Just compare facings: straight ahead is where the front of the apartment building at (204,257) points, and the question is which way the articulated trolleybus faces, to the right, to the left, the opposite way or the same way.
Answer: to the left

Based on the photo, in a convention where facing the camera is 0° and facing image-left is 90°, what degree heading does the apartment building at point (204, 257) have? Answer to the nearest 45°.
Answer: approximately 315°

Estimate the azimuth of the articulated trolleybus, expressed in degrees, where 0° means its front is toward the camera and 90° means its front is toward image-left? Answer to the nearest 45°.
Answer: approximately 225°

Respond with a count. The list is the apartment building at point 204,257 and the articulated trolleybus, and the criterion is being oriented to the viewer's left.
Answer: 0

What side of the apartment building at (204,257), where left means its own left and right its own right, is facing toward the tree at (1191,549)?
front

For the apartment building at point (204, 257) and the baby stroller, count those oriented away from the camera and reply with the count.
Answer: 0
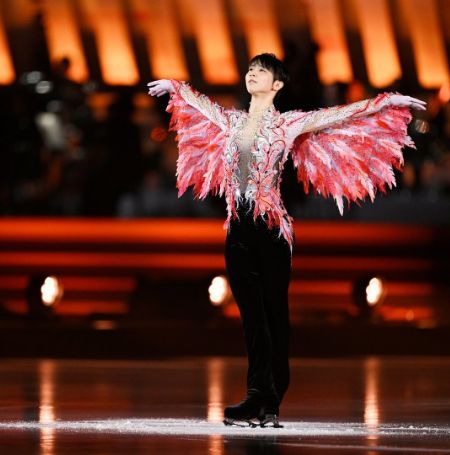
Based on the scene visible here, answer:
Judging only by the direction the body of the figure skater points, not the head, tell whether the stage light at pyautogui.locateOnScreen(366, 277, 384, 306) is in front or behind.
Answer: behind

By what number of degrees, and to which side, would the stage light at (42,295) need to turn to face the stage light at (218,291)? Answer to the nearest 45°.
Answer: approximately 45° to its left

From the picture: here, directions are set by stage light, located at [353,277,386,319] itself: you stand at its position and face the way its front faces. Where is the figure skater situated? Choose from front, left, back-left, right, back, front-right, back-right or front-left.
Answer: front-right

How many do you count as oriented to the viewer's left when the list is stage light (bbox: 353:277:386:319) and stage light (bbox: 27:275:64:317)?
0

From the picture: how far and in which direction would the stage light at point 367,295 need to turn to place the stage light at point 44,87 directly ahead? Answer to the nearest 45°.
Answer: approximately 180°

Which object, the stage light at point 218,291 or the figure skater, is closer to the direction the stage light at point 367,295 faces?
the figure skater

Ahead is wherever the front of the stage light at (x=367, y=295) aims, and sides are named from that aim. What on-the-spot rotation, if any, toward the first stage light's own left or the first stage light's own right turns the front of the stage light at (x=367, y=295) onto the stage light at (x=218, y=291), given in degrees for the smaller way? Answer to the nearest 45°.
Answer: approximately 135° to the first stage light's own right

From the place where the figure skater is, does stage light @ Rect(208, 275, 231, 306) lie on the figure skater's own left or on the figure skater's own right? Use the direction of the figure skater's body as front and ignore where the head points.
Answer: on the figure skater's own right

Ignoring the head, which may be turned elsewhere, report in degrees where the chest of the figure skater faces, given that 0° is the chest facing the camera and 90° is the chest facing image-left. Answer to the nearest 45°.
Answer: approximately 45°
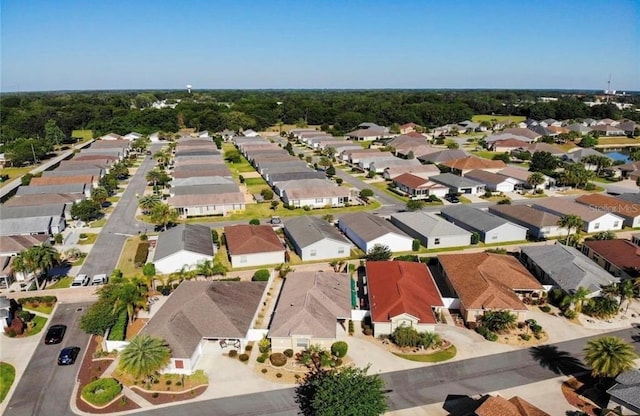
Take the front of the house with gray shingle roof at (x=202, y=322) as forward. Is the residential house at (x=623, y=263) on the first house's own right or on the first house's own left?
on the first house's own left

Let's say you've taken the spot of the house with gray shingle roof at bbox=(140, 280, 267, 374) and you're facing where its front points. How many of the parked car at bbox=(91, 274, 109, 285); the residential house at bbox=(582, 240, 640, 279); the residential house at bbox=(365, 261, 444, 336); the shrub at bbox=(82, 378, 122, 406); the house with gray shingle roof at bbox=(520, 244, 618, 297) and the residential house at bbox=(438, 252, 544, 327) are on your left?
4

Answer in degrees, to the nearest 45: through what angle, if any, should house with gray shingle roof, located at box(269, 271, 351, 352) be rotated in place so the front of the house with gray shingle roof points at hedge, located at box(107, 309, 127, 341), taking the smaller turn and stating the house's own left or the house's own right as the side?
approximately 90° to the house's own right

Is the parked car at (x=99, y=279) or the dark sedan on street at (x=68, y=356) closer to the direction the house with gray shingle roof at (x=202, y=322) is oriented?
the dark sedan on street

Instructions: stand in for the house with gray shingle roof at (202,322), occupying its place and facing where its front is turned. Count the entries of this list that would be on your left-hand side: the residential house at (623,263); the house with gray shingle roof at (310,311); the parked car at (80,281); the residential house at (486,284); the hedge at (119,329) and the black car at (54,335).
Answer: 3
■ ■ ■ ■ ■ ■ ■
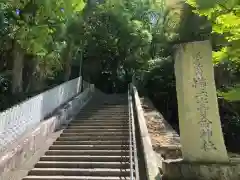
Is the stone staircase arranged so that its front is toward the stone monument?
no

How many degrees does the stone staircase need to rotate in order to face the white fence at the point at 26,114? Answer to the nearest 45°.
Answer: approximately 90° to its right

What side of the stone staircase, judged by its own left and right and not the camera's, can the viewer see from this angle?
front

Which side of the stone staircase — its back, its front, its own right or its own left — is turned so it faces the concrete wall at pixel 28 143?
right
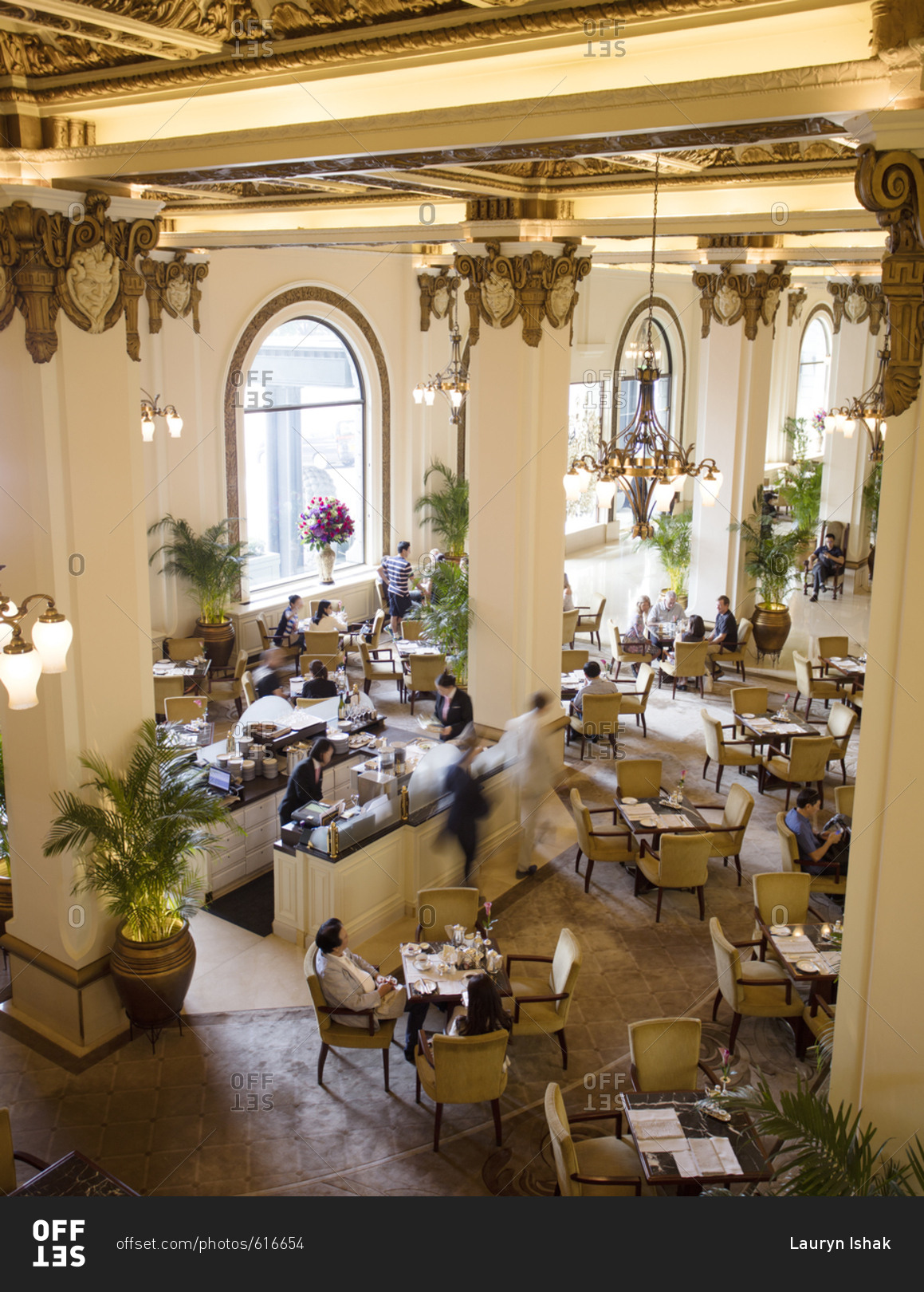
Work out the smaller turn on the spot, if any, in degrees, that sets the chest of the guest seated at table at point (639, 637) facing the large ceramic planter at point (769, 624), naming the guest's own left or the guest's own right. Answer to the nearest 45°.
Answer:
■ ■ ■ ■ ■ ■ ■
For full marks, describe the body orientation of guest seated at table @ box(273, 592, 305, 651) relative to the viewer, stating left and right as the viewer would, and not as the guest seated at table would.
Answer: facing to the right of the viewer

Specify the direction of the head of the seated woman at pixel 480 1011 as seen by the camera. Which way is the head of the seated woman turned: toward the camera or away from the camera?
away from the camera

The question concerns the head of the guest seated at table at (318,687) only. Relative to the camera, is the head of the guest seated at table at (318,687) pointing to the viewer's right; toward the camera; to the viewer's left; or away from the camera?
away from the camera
■ ■ ■ ■ ■ ■ ■
--- Problem details ---
Rewrite the records from the line that contains "Just compare facings: straight" through the line that contains "Answer: approximately 45° to its left", replacing "articulated trolleybus" with "city bus" and changing nothing else. Give only those lines, and leave the pictures out.

--- Your solution ---
Just compare facings: straight ahead is where the front of the apartment building at (204,257) points, and the question is which way the city bus faces, to the right, to the left, the opposite way or the same way.
Answer: to the left

Based on the photo, in a convention where facing the camera is 0° and facing image-left is 90°, what degree heading does the apartment building at point (204, 257) have? Answer to the nearest 45°.
Answer: approximately 315°

Estimate the azimuth of the city bus, expressed in degrees, where 0° means its front is toward the camera and 90° means its front is toward image-left? Answer to the nearest 45°.
Answer: approximately 225°

Respond with a count. The list is the apartment building at point 204,257 and the city bus, and the criterion is being oriented to the viewer's left.
Answer: 0

What side of the apartment building at (204,257), where left means its own left and right its own right, is facing toward the tree at (1191,549)?
front

For the apartment building at point (204, 257) and the baby stroller, count those oriented away from the camera and reply with the count.
Answer: 0
Based on the scene visible here, answer:
Judging only by the direction the body of the figure skater points, not the head, tell whether the stage light at pyautogui.locateOnScreen(366, 277, 384, 306) is in front or behind.
Answer: behind

By what number of degrees, and to which side, would the stage light at (42,295) need to turn to face the stage light at (218,291)? Answer to the nearest 45°.
Answer: approximately 45° to its left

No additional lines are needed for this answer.